Jefa de Gabinete de Perú renuncia un día antes de pedir voto de confianza al Congreso
La salida de Miralles implica también el cese de los otros 18 ministros que conforman el gabinete.
La presidenta del Consejo de Ministros de Perú, Denisse Miralles, renunció este martes, un día antes de su presentación ante el Parlamento para pedir un voto de confianza, lo que conlleva la salida de todo el gabinete.
La economista, de 49 años, se mantuvo por 21 días en sus funciones como mano derecha del presidente interino, el izquierdista José María Balcázar, quien asumió el poder en febrero.
La salida de Miralles implica también el cese de los otros 18 ministros que conforman el gabinete.
"En atención a la solicitud que (...) tuvo a bien formularme (...), hago efectiva la presente renuncia", dijo Miralles a Balcázar en una carta difundida por la Presidencia del Consejo de Ministros.
Según las normas peruanas, quien asuma la jefatura del gabinete debe solicitar un voto de confianza o investidura al Congreso dentro de sus primeros 30 días en el cargo.
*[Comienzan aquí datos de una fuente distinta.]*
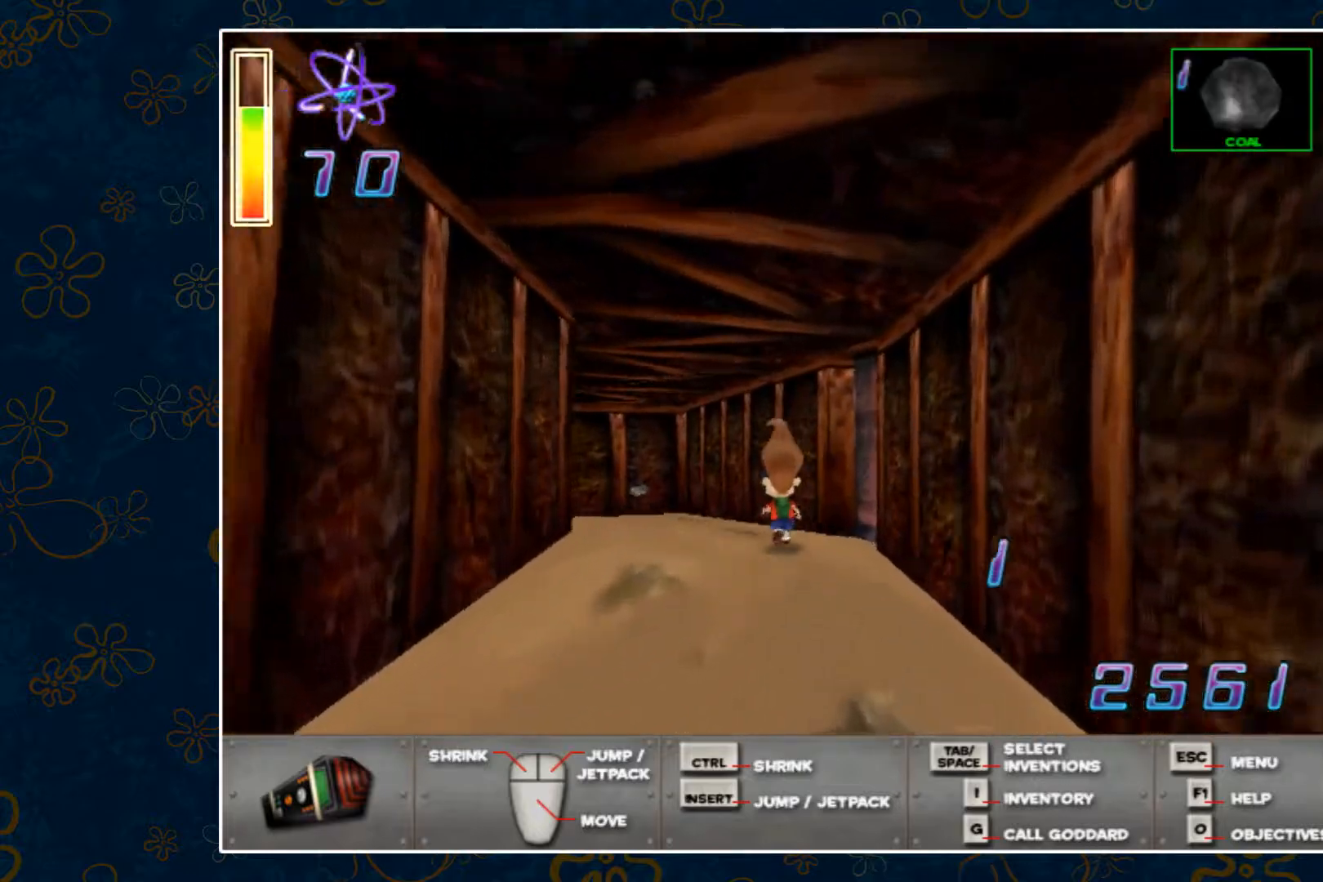
{"keys": ["n"], "events": []}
Si los legisladores no se lo conceden, debe proceder con su renuncia y la de todos sus ministros.
Según la prensa local, el Congreso, controlado por la oposición derechista, no iba a aprobar la moción de confianza en la sesión del miércoles.
Durante su breve gestión, Miralles se enfrentó a una crisis por desabastecimiento de gas que impactó principalmente a la capital Lima, de 10 millones de habitantes, debido a un accidente en el tubo de traslado del combustible.
Su despacho ordenó teletrabajo en el sector público y clases virtuales en todos los centros educativos por una semana. El suministro de gas se restableció el viernes.
"La Presidencia de la República del Perú agradece a la señora Denisse Miralles por los servicios prestados a la nación (...) en un contexto importante para el país", indicó la oficina de Balcázar en un comunicado publicado en redes sociales.
Se tiene prevista la juramentación de un nuevo gabinete ministerial este mismo martes.
Balcázar gobernará el país por un período que se extenderá hasta finales de julio, cuando será reemplazado por un nuevo presidente elegido en las urnas.